On peut demeurer sceptique quant à la concrétisation de tels concepts, néanmoins ils ont le mérite de questionner le fonctionnement actuel du système.Certains commentateurs n’y voient rien de moins que le chant du cygne de l’institution universitaire. Ainsi, Andrian Hon, chroniqueur techno au journal britannique The Telegraph, y allait le 25 novembre 2010 d’une charge vitriolique : pour lui, le formateur universitaire moyen est «médiocre», guère plus intéressant qu’un «recueil de textes parlant». La plus-value offerte par l’université (qui lui permettrait de se distinguer des contenus gratuits en ligne), c’est le contact privilégié entre enseignants et étudiants.
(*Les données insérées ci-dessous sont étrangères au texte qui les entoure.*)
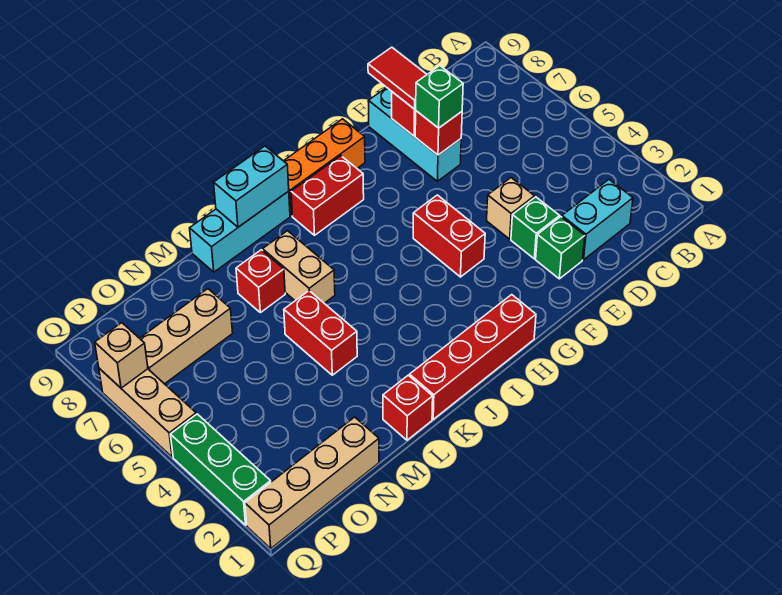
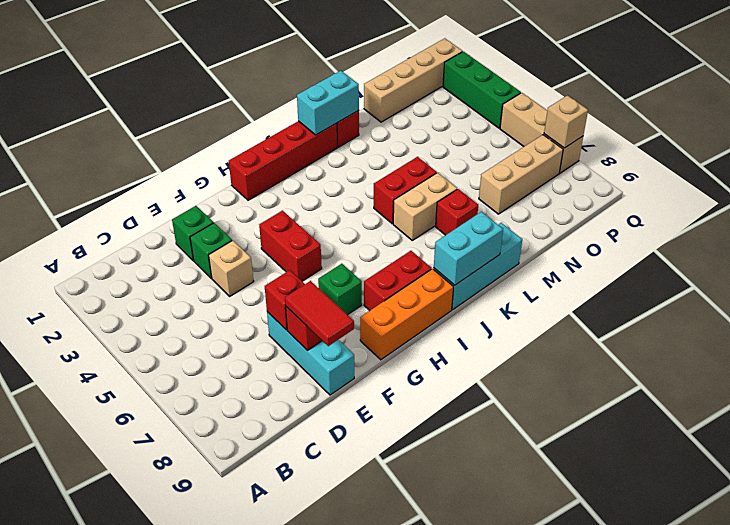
cyan 1x2 brick [562,180,633,260] -> cyan 1x2 brick moved to [297,71,359,135]
green 1x1 brick [415,66,463,128] -> green 1x1 brick moved to [318,264,362,315]
tan 1x2 brick [263,231,335,303] -> tan 1x2 brick turned to [393,173,457,240]
red 1x2 brick [284,291,357,375] -> red 1x2 brick turned to [374,157,437,224]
Or, il avance que ce contact de qualité est une denrée rare :

«And what about seminars, workshops, and tutorials, the “contact time” where students talk with teachers directly? This is perhaps the most valuable part of the university experience, yet how much contact time do students at most universities really have? A few hours a week, at most? Again, the internet can help by linking students to experts around the world, by email and through video conferencing. It’s not as good as face-to-face contact, but if it’s with the right teachers, it’s better than spending time with a mediocre one.»

Quelques jours plus tard, George Siemens, chercheur à l’Université Athabasca, lui répond cependant sur le blogue elearnspace : non, les universités ne sont pas menacées par les contenus en ligne, mais l’inflation des coûts de formation a créé une bulle similaire à celle du monde de l’immobilier. Lorsqu’elle éclatera, cela forcera l’institution universitaire à se remettre en question. Pour Siemens, le véritable enjeu pour l’université demeure celui de la pertinence : «Until we have an elected president or prime minister who was self-taught on TEDTalks or YouTube, universities will continue to play an important role.»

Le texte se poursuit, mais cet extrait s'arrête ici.